Nel caso di questo secondo capitolo della Trilogia di Provincia – comica e lirica fotocopia teatrale di un’adolescenza in Puglia negli anni Ottanta -, la varietà di registri si fa un solo corpo, vibrante e caotico. In andamento orizzontale e verticale, con i canti dal vivo di brani di Jim Morrison, Pink Floyd, David Bowie, Jeff Buckley – testimonianze sonore di un’epoca di sbandamento e utopia ubriaca e sfiatata. O peggio bucata.
Le organizzazioni criminali che negli anni Ottanta introdussero in Italia le sostanze stupefacenti, sapevano che avrebbero creato un business mostruoso, straordinariamente redditizio, straordinariamente letale. De Summa ha dichiarato di aver concepito questo monologo proprio come forma di gratitudine per essersi ritrovato vivo, salvato da una fine banale e trucida – quella che può investire chi fa uso di eroina. E di aver prodotto questo racconto, prosciugato nella sua forma scenica e scenografica, ma strabordante, ammiccante, impetuoso nella sua intima carne.
Seduto su una cassa, illuminato, poi in controluce, senza mai spostarsi, l’autore/attore narra i giorni in cui, ragazzo, insieme ad altre anime perse, gli amici di sempre, vaga per la costa di un Sud languido, senza scopo, solo con i Doors a palla, e una dose di roba addosso. Narra l’arrivo di Sandra, l’angelo svizzero, che si unisce al coro, nel tentativo di annientare la madre giudicante, terribile, beffarda: Madre Solitudine. Loro lo facevano per questo. Sconfiggere la noia, proteggersi dalla mancanza di obiettivi, usare un antidoto al presente.

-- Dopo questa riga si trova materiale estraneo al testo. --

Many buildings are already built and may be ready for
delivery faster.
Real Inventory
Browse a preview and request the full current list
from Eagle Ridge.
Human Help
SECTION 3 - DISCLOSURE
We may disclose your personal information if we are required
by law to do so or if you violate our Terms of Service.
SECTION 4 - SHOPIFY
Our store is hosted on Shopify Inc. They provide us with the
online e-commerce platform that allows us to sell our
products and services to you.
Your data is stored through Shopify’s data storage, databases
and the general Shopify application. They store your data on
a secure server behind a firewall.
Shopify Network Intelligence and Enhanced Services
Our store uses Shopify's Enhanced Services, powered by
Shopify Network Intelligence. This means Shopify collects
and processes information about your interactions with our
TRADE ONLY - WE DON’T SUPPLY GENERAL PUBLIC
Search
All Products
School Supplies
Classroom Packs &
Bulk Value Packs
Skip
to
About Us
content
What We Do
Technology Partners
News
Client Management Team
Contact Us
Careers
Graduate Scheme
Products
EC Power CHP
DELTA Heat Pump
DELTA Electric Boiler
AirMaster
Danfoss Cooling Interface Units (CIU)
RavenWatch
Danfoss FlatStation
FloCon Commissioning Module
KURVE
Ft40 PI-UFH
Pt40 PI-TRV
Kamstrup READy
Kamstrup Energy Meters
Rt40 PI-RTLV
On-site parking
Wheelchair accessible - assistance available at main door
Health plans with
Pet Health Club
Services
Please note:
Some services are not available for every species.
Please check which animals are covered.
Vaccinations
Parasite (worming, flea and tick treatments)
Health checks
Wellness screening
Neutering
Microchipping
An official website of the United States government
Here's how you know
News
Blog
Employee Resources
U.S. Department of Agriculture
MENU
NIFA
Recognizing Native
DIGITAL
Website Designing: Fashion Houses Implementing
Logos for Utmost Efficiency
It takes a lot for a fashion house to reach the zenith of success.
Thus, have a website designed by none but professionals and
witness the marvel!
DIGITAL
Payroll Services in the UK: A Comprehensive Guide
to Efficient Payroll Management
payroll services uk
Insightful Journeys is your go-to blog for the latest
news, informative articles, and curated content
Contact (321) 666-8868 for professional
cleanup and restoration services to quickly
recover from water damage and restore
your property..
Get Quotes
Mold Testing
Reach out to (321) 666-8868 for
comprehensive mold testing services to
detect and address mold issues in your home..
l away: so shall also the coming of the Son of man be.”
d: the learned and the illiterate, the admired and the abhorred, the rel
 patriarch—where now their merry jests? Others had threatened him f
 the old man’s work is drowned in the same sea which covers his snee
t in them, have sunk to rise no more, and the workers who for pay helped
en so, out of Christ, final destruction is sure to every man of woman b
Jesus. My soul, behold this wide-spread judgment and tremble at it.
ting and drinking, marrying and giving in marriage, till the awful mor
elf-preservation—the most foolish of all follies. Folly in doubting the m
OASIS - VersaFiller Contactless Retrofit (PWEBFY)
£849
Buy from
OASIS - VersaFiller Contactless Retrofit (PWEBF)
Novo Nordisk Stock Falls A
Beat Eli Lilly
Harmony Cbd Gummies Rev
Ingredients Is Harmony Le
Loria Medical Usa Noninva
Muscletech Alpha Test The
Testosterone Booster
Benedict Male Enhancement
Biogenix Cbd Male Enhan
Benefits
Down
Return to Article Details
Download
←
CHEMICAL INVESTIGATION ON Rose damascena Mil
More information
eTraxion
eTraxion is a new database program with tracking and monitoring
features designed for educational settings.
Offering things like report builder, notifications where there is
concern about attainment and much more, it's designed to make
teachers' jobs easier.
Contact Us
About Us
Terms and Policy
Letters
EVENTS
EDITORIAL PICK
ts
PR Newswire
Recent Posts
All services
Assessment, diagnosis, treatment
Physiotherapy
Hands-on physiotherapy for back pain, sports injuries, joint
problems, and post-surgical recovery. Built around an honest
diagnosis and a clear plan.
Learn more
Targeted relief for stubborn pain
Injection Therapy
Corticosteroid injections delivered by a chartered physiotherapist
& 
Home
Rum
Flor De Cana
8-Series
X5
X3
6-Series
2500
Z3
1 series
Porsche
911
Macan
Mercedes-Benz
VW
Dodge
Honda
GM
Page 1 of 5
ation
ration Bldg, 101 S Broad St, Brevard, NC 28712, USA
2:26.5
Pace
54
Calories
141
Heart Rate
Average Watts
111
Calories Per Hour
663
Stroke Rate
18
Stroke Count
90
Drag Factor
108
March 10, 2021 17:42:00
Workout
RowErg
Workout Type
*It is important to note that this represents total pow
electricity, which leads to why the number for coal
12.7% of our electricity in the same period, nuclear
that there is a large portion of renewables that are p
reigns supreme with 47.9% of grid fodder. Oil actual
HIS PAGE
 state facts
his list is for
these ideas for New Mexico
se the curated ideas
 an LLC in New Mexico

Come una cinepresa, De Summa crea magnifici scompensi emotivi, con atmosfere elettriche e inverosimilmente spassose, poi all’improvviso torbide, malinconiche, risucchiate da una vertigine che lo fa annaspare nell’aria. Senza mimare, ma facendo sentire al pubblico cos’è quel marasma senza nome e coordinate che toglie pezzi di polpa e di ricordi, li mangia e sputa via, per ridurli a un mucchietto di desideri ammaccati.
Molti personaggi, senza quasi più dignità umana, si inseriranno nella sua vicenda, e mentre lui ne uscirà illeso, altri ci lasceranno la pelle. Fra uliveti che sembrano morti e suoni di un rosario, ossessivo, frutto di una schiera di donne, mogli, madri che non riusciranno a salvare i propri figli.
Uno spettacolo su cui non si può obiettare niente, un manufatto grezzo e bello così, attraente nelle sue sfaccettuture, interpretato da un fuoriclasse del Teatro contemporaneo italiano.